Well, I’ve said my piece. I’m certainly not going to argue over it. It’s not my baby anymore.
I could not disagree more about the staffing requirements at this wastewater plant. The law states that the current staffing of a Category II Class B treatment plant should be 16 hours 7 days a week. The plant was given some kind of variance and only must staff 4 hours 5 days with a check each weekend day. After the expansion the plant will be classified as a Category I Class A the law states that the staffing requirements are 24 hours 7 days a week. Again somehow the plant was given some kind of variance and only must staff 6 hours a day 5 days with a check each weekend day. This should be corrected to keep trained staff onsite for emergencies that arise. 3 Million Gallons a Day is about 2100 gallons per minute. Do you really believe there is not going to be anything go wrong or break on a weekend or after 4pm on week days ? There could be 2100 gallons a minute of sewage spilling into the ocean wrecking our reefs !! No automation can take the place of a human to stop a spill !! I live here for the reefs and would of never agreed to such staffing. I would like to know that all the money we have spent on a collection system is not squandered by understaffing the plant, causing raw sewage to enter the ocean. This was a REALLY BAD DECISION !!!
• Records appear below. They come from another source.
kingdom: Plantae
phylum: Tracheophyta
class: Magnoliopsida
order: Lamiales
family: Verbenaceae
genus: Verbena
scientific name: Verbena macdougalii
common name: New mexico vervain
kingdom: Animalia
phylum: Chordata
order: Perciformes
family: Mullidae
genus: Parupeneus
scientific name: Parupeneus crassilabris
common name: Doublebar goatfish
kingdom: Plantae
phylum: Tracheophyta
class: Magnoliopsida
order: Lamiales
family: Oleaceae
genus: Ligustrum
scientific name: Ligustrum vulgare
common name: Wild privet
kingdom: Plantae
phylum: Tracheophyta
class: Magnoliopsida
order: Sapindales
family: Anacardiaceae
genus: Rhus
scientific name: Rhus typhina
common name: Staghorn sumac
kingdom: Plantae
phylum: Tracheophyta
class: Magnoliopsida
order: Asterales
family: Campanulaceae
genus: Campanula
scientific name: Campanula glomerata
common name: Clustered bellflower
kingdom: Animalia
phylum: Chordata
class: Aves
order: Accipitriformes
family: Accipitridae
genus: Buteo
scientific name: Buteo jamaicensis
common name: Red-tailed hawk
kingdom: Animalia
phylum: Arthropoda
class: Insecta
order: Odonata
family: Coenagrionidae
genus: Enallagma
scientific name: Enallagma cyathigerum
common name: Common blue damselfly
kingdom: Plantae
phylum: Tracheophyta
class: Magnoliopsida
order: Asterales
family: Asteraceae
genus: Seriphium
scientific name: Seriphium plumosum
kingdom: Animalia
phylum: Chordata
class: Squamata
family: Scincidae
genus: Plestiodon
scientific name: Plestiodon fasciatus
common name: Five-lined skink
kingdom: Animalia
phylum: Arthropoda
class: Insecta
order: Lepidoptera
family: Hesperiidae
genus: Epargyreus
Keep in mind the District has been staffed at a higher level than the bare minimum permit requirements for the past few years. Realistically, it takes more than that to run the plant and meet AWT consistently over the long term. Also, as you point out it’s a good idea to make sure peak flow times are covered. At least in my opinion. Obviously there are people at the District who disagree. They get to make those decisions now and deal with the consequences. I get to write about it on the internet. The District is getting very close to the bare minimum permit requirements now. That is what Comm. Tobin and Comm. Majeska are concerned about. They see licensed operators leaving and not being replaced. That’s why I wrote the original post. The newspaper article made it all sound like a silly slap fight over a lawyer bill. There’s more going on in the background. I would definitely be uncomfortable going as low on staffing as the permit allows. I think they are really cutting it close. As you pointed out, the stakes are high.
They have been staffing 1 shift, knowing the highest flows I’m sure are after 6pm each day is crazy dangerous.
At one time there were overlapping shifts. Not sure of the situation now.